> Required action: Reproduce every entry exactly.

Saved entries
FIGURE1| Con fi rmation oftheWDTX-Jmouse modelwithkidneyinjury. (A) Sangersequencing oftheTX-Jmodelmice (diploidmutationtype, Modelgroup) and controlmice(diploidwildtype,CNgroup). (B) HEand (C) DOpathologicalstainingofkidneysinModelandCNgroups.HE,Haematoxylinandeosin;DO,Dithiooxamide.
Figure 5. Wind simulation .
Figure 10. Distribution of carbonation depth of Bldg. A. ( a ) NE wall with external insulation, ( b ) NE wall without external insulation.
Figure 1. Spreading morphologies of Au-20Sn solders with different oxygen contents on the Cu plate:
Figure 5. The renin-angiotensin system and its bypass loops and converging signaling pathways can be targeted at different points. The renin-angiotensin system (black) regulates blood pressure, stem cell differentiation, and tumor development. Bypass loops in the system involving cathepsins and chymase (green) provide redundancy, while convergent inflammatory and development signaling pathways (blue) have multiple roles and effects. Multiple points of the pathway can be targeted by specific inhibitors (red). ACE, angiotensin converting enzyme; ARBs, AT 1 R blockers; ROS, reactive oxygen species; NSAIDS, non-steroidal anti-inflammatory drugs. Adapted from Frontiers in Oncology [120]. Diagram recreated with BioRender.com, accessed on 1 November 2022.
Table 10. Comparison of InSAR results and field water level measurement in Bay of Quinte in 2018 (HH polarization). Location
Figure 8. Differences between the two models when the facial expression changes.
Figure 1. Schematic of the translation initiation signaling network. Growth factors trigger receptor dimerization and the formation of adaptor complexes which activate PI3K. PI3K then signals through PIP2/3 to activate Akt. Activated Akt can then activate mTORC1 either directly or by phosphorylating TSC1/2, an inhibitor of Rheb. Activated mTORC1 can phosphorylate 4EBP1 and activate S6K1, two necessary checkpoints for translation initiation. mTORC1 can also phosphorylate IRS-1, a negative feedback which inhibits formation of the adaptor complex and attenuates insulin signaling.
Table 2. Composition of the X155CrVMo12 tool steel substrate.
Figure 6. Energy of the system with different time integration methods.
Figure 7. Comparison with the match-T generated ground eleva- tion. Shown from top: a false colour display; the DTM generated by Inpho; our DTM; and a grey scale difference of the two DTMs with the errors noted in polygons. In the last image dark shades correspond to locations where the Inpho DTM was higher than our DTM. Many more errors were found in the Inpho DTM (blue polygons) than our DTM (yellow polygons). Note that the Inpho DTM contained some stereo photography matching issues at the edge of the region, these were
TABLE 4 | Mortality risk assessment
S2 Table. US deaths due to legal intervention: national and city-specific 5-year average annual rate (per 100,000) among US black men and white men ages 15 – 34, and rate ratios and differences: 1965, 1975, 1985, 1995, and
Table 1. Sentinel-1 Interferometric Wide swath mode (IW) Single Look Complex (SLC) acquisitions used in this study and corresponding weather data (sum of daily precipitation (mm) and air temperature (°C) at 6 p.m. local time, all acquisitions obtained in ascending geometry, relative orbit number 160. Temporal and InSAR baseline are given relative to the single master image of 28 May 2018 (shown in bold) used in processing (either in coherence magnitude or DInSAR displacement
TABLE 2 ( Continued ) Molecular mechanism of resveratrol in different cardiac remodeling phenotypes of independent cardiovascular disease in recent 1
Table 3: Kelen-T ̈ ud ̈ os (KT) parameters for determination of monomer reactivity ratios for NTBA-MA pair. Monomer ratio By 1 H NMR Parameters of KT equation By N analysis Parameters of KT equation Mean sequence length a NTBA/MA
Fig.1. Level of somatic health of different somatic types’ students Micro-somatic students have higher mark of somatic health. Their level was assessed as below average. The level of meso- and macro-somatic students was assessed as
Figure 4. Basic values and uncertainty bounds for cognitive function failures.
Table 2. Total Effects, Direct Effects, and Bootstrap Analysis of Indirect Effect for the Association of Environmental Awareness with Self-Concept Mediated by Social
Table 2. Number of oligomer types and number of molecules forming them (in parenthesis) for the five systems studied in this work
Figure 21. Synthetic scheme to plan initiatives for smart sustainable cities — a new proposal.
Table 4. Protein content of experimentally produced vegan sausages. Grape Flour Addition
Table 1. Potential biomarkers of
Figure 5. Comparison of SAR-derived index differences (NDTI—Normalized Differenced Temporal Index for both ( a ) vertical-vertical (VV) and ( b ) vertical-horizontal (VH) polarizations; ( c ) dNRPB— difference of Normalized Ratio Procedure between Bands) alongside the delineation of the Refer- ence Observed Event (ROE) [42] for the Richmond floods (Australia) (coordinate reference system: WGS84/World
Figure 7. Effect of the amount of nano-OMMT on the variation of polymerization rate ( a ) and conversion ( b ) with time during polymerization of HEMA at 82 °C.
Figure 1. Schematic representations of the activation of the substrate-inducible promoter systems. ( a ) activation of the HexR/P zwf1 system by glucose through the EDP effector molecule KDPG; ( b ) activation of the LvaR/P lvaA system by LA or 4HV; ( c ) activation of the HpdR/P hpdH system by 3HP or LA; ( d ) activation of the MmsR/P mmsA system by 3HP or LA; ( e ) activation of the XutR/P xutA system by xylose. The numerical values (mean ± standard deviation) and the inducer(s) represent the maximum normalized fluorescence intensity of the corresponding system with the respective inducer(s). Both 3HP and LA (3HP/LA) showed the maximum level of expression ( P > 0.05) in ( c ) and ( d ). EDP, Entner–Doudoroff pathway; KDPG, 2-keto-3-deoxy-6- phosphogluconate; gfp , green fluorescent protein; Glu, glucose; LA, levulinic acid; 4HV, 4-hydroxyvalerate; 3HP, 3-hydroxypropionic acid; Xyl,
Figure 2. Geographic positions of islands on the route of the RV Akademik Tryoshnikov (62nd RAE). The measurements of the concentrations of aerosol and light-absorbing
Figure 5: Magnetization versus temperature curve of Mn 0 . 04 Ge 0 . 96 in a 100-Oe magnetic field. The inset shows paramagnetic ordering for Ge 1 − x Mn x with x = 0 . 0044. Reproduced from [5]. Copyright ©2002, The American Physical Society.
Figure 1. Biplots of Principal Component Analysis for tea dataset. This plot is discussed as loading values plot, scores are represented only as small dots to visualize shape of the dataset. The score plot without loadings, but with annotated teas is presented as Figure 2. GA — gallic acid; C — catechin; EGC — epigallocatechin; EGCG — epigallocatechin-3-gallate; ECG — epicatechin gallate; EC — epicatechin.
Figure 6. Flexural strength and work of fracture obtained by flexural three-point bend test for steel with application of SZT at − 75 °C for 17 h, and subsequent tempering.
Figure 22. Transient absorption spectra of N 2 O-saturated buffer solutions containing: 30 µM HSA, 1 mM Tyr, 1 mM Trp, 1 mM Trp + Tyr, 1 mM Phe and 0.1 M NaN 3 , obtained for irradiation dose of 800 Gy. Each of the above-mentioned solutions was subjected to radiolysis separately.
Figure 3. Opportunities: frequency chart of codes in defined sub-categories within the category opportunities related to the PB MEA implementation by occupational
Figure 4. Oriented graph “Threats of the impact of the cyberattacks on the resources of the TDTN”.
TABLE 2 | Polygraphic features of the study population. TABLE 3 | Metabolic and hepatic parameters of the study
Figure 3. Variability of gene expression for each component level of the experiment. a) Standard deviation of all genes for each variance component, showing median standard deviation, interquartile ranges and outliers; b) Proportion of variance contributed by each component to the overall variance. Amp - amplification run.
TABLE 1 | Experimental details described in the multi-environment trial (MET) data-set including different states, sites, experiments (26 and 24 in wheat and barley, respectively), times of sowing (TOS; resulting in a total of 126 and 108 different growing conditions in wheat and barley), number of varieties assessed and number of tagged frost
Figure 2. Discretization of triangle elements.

> Finished exercise:
FIGURE1| Con fi rmation oftheWDTX-Jmouse modelwithkidneyinjury. (A) Sangersequencing oftheTX-Jmodelmice (diploidmutationtype, Modelgroup) and controlmice(diploidwildtype,CNgroup). (B) HEand (C) DOpathologicalstainingofkidneysinModelandCNgroups.HE,Haematoxylinandeosin;DO,Dithiooxamide.
Figure 5. Wind simulation .
Figure 10. Distribution of carbonation depth of Bldg. A. ( a ) NE wall with external insulation, ( b ) NE wall without external insulation.
Figure 1. Spreading morphologies of Au-20Sn solders with different oxygen contents on the Cu plate:
Figure 5. The renin-angiotensin system and its bypass loops and converging signaling pathways can be targeted at different points. The renin-angiotensin system (black) regulates blood pressure, stem cell differentiation, and tumor development. Bypass loops in the system involving cathepsins and chymase (green) provide redundancy, while convergent inflammatory and development signaling pathways (blue) have multiple roles and effects. Multiple points of the pathway can be targeted by specific inhibitors (red). ACE, angiotensin converting enzyme; ARBs, AT 1 R blockers; ROS, reactive oxygen species; NSAIDS, non-steroidal anti-inflammatory drugs. Adapted from Frontiers in Oncology [120]. Diagram recreated with BioRender.com, accessed on 1 November 2022.
Table 10. Comparison of InSAR results and field water level measurement in Bay of Quinte in 2018 (HH polarization). Location
Figure 8. Differences between the two models when the facial expression changes.
Figure 1. Schematic of the translation initiation signaling network. Growth factors trigger receptor dimerization and the formation of adaptor complexes which activate PI3K. PI3K then signals through PIP2/3 to activate Akt. Activated Akt can then activate mTORC1 either directly or by phosphorylating TSC1/2, an inhibitor of Rheb. Activated mTORC1 can phosphorylate 4EBP1 and activate S6K1, two necessary checkpoints for translation initiation. mTORC1 can also phosphorylate IRS-1, a negative feedback which inhibits formation of the adaptor complex and attenuates insulin signaling.
Table 2. Composition of the X155CrVMo12 tool steel substrate.
Figure 6. Energy of the system with different time integration methods.
Figure 7. Comparison with the match-T generated ground eleva- tion. Shown from top: a false colour display; the DTM generated by Inpho; our DTM; and a grey scale difference of the two DTMs with the errors noted in polygons. In the last image dark shades correspond to locations where the Inpho DTM was higher than our DTM. Many more errors were found in the Inpho DTM (blue polygons) than our DTM (yellow polygons). Note that the Inpho DTM contained some stereo photography matching issues at the edge of the region, these were
TABLE 4 | Mortality risk assessment
S2 Table. US deaths due to legal intervention: national and city-specific 5-year average annual rate (per 100,000) among US black men and white men ages 15 – 34, and rate ratios and differences: 1965, 1975, 1985, 1995, and
Table 1. Sentinel-1 Interferometric Wide swath mode (IW) Single Look Complex (SLC) acquisitions used in this study and corresponding weather data (sum of daily precipitation (mm) and air temperature (°C) at 6 p.m. local time, all acquisitions obtained in ascending geometry, relative orbit number 160. Temporal and InSAR baseline are given relative to the single master image of 28 May 2018 (shown in bold) used in processing (either in coherence magnitude or DInSAR displacement
TABLE 2 ( Continued ) Molecular mechanism of resveratrol in different cardiac remodeling phenotypes of independent cardiovascular disease in recent 1
Table 3: Kelen-T ̈ ud ̈ os (KT) parameters for determination of monomer reactivity ratios for NTBA-MA pair. Monomer ratio By 1 H NMR Parameters of KT equation By N analysis Parameters of KT equation Mean sequence length a NTBA/MA
Fig.1. Level of somatic health of different somatic types’ students Micro-somatic students have higher mark of somatic health. Their level was assessed as below average. The level of meso- and macro-somatic students was assessed as
Figure 4. Basic values and uncertainty bounds for cognitive function failures.
Table 2. Total Effects, Direct Effects, and Bootstrap Analysis of Indirect Effect for the Association of Environmental Awareness with Self-Concept Mediated by Social
Table 2. Number of oligomer types and number of molecules forming them (in parenthesis) for the five systems studied in this work
Figure 21. Synthetic scheme to plan initiatives for smart sustainable cities — a new proposal.
Table 4. Protein content of experimentally produced vegan sausages. Grape Flour Addition
Table 1. Potential biomarkers of
Figure 5. Comparison of SAR-derived index differences (NDTI—Normalized Differenced Temporal Index for both ( a ) vertical-vertical (VV) and ( b ) vertical-horizontal (VH) polarizations; ( c ) dNRPB— difference of Normalized Ratio Procedure between Bands) alongside the delineation of the Refer- ence Observed Event (ROE) [42] for the Richmond floods (Australia) (coordinate reference system: WGS84/World
Figure 7. Effect of the amount of nano-OMMT on the variation of polymerization rate ( a ) and conversion ( b ) with time during polymerization of HEMA at 82 °C.
Figure 1. Schematic representations of the activation of the substrate-inducible promoter systems. ( a ) activation of the HexR/P zwf1 system by glucose through the EDP effector molecule KDPG; ( b ) activation of the LvaR/P lvaA system by LA or 4HV; ( c ) activation of the HpdR/P hpdH system by 3HP or LA; ( d ) activation of the MmsR/P mmsA system by 3HP or LA; ( e ) activation of the XutR/P xutA system by xylose. The numerical values (mean ± standard deviation) and the inducer(s) represent the maximum normalized fluorescence intensity of the corresponding system with the respective inducer(s). Both 3HP and LA (3HP/LA) showed the maximum level of expression ( P > 0.05) in ( c ) and ( d ). EDP, Entner–Doudoroff pathway; KDPG, 2-keto-3-deoxy-6- phosphogluconate; gfp , green fluorescent protein; Glu, glucose; LA, levulinic acid; 4HV, 4-hydroxyvalerate; 3HP, 3-hydroxypropionic acid; Xyl,
Figure 2. Geographic positions of islands on the route of the RV Akademik Tryoshnikov (62nd RAE). The measurements of the concentrations of aerosol and light-absorbing
Figure 5: Magnetization versus temperature curve of Mn 0 . 04 Ge 0 . 96 in a 100-Oe magnetic field. The inset shows paramagnetic ordering for Ge 1 − x Mn x with x = 0 . 0044. Reproduced from [5]. Copyright ©2002, The American Physical Society.
Figure 1. Biplots of Principal Component Analysis for tea dataset. This plot is discussed as loading values plot, scores are represented only as small dots to visualize shape of the dataset. The score plot without loadings, but with annotated teas is presented as Figure 2. GA — gallic acid; C — catechin; EGC — epigallocatechin; EGCG — epigallocatechin-3-gallate; ECG — epicatechin gallate; EC — epicatechin.
Figure 6. Flexural strength and work of fracture obtained by flexural three-point bend test for steel with application of SZT at − 75 °C for 17 h, and subsequent tempering.
Figure 22. Transient absorption spectra of N 2 O-saturated buffer solutions containing: 30 µM HSA, 1 mM Tyr, 1 mM Trp, 1 mM Trp + Tyr, 1 mM Phe and 0.1 M NaN 3 , obtained for irradiation dose of 800 Gy. Each of the above-mentioned solutions was subjected to radiolysis separately.
Figure 3. Opportunities: frequency chart of codes in defined sub-categories within the category opportunities related to the PB MEA implementation by occupational
Figure 4. Oriented graph “Threats of the impact of the cyberattacks on the resources of the TDTN”.
TABLE 2 | Polygraphic features of the study population. TABLE 3 | Metabolic and hepatic parameters of the study
Figure 3. Variability of gene expression for each component level of the experiment. a) Standard deviation of all genes for each variance component, showing median standard deviation, interquartile ranges and outliers; b) Proportion of variance contributed by each component to the overall variance. Amp - amplification run.
TABLE 1 | Experimental details described in the multi-environment trial (MET) data-set including different states, sites, experiments (26 and 24 in wheat and barley, respectively), times of sowing (TOS; resulting in a total of 126 and 108 different growing conditions in wheat and barley), number of varieties assessed and number of tagged frost
Figure 2. Discretization of triangle elements.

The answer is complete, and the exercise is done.